O humano permanecerá

Como toda novidade, a internet desafia os chamados valores tradicionais. E, por esta razão, dispara alarmes para avisar dos riscos de desumanização provocados por uma tecnologia nascente e o caudal de mudanças políticas e culturais que ela implica.

No fundo, entretanto, a rede mundial é apenas mais uma novidade, como foi a domesticação do fogo, a invenção da roda, o surgimento da imprensa, a criação da máquina a vapor e dos aviões, para não falar de tantas outras. É claro que a internet permite, em âmbito planetário, armazenar, manipular e transmitir um volume de informação nunca antes possível.

Um dia, porém, será superada por outras possibilidades de comunicação. Nesse momento, o que restará do que chamamos valores humanos?

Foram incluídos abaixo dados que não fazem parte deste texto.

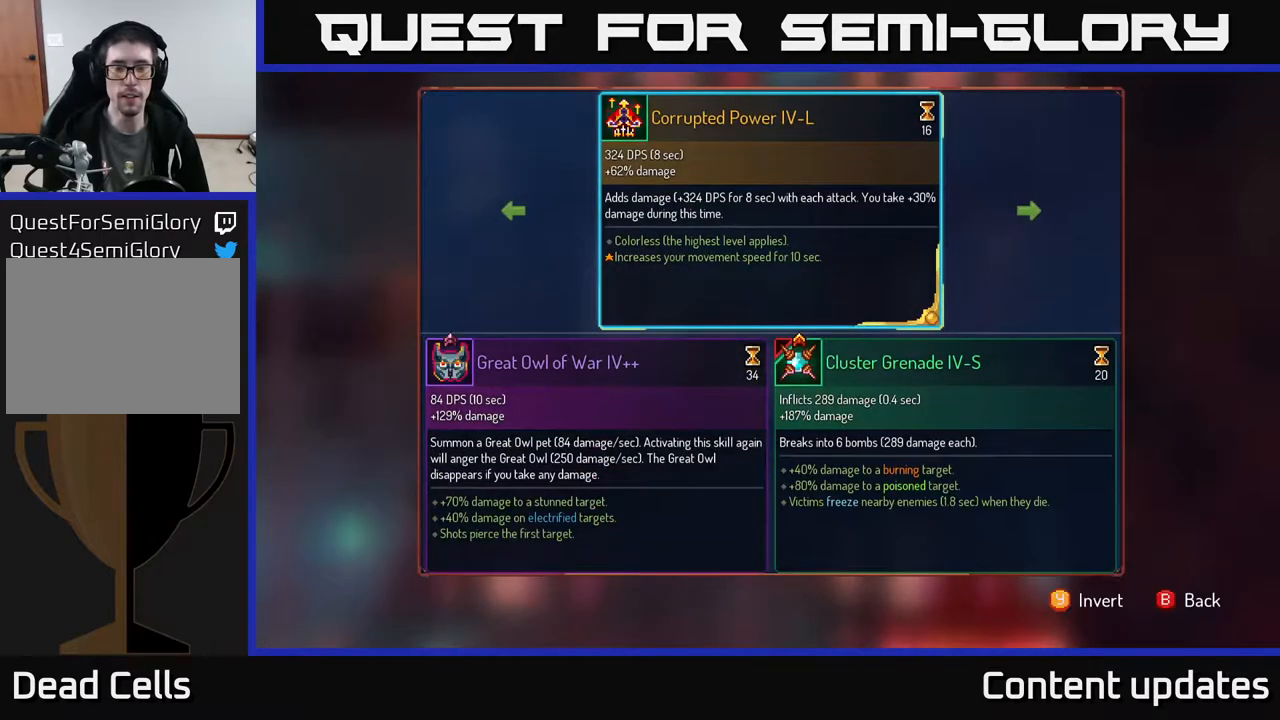
{"buttons": [], "left_stick": "center", "right_stick": "center", "events": []}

Muito mais do que se imagina.

Esse dilema da desumanização é falso. E é do tipo que acompanha toda aventura humana, especialmente aquelas radicais. Deixando de lado os excessos que sempre nos acompanham, o avanço da tecnologia traz sempre a revelação da nova etapa de um projeto ambicioso, do qual desconhecemos as razões últimas. Agimos pelo impulso de irmos mais além, sem sabermos por quê. É o que diz o personagem do desenho animado: ‘Ao infinito e além!’ Algo que é intrinsecamente humano permanecerá sempre – logicamente em planos cada vez mais insondáveis e amplos.

Não se pode deixar de recordar, a propósito, aquela passagem dos Lusíadas em que o Velho do Restelo brada contra a partida das naus portuguesas. E ao final conclui: ‘Nenhum cometimento alto e nefando / por fogo, ferro, água, calma e frio, / deixa intentado a humana geração. / Mísera sorte! Estranha condição!’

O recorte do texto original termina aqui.